Bishop Pierre Whalon, the Episcopal Bishop of Europe, and not coincidentally a native french speaker, has the first review of Rene Girard’s latest work “Finishing Clausewitz”. (Which at the moment is only available in French.)
I’ve written here before about Girard’s theories of mimetic violence and how he sees them giving a rich and self-consistent tool for understanding the Passion of the Christ. If I have a favorite theologian these days it’s Girard (with perhaps Barth as a near second.)
From Bishop Whalon’s very useful review:
“In Achever Clausewitz, Girard seeks to ‘finish’ Clausewitz, an intentional double entendre. Clausewitz glimpsed in his thinking the possibility of wars of total annihilation, replacing the ‘wars in lace’ (guerres en dentelle) of earlier times. The phrase ‘Messieurs les Anglais, tirez les premiers’ (‘Gentlemen of England, fire first’) from the battle of Fontenoy in 1745 is the classic (if inexact) example of this codified and ritualized warfare. After the French Revolution with its masses of conscript soldiers, the restraints of the old system were gradually thrown off. The specter of a war of annihilation, without rhyme or reason, became apparent.
For Clausewitz, this absolute war is a theoretical possibility, though his treatise, which he re-worked several times while never completing it, argues that war can never actually get to that point. His notion of war is that of a duel (Zweikraft) akin to a wrestling match, and a war is a congeries of these ‘duels.’ For Girard, absolute war has now become a daily possibility, if not certainty, with the capacity we now possess to destroy the planet. The apocalyptic literature found in the New Testament especially is not predictive of the final cataclysm, he says. Rather, it is ‘Christianity predicting its own failure’, he declares provocatively, ‘the only religion ever to do so.’
The premise makes sense: if we as a species rely on violence as a means of communal life (Girard’s essential point), and if we are now controlled by our technology rather than controlling it (Heidegger’s famous thesis), it follows that the extinction of the human race by our own hand is inevitable, as we now have the technology to destroy the planet in an act of war. Furthermore, as Christian apocalyptic literature predicts an ‘end of days,’ this part of the Bible can no longer be dismissed merely as an embarrassment to Christians other than fundamentalists with political axes to grind.
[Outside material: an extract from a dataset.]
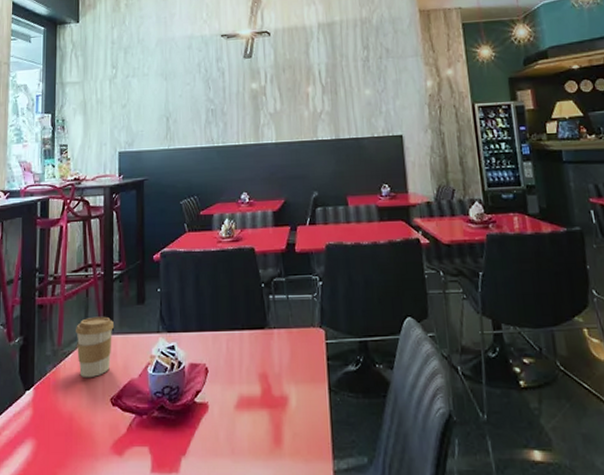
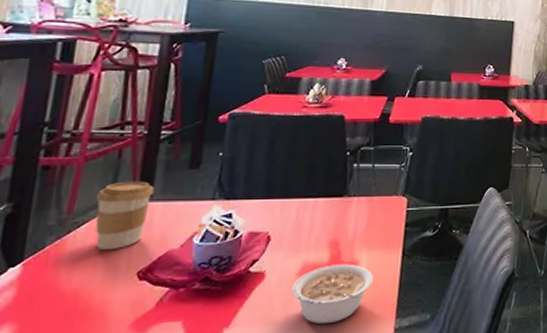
legume: none [233,398,306,460] -> present [292,264,374,325]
Deprived as we are of the archaic scapegoat mechanism by the Passion and Resurrection of Jesus Christ, we have been trying to find new ways forward within a transformed religious perspective. These are bound to fail, for war is part of the essence of human life and society, not simply an aberration we fall into.”
Read the full article here.
It’s certainly a word to the world at this moment of perceived scarcity and zero-sum economic solutions. Girard’s idea may also be a hint perhaps about how God intends to heal the world by the sharp two edged words that issue from the mouth of the slain lamb.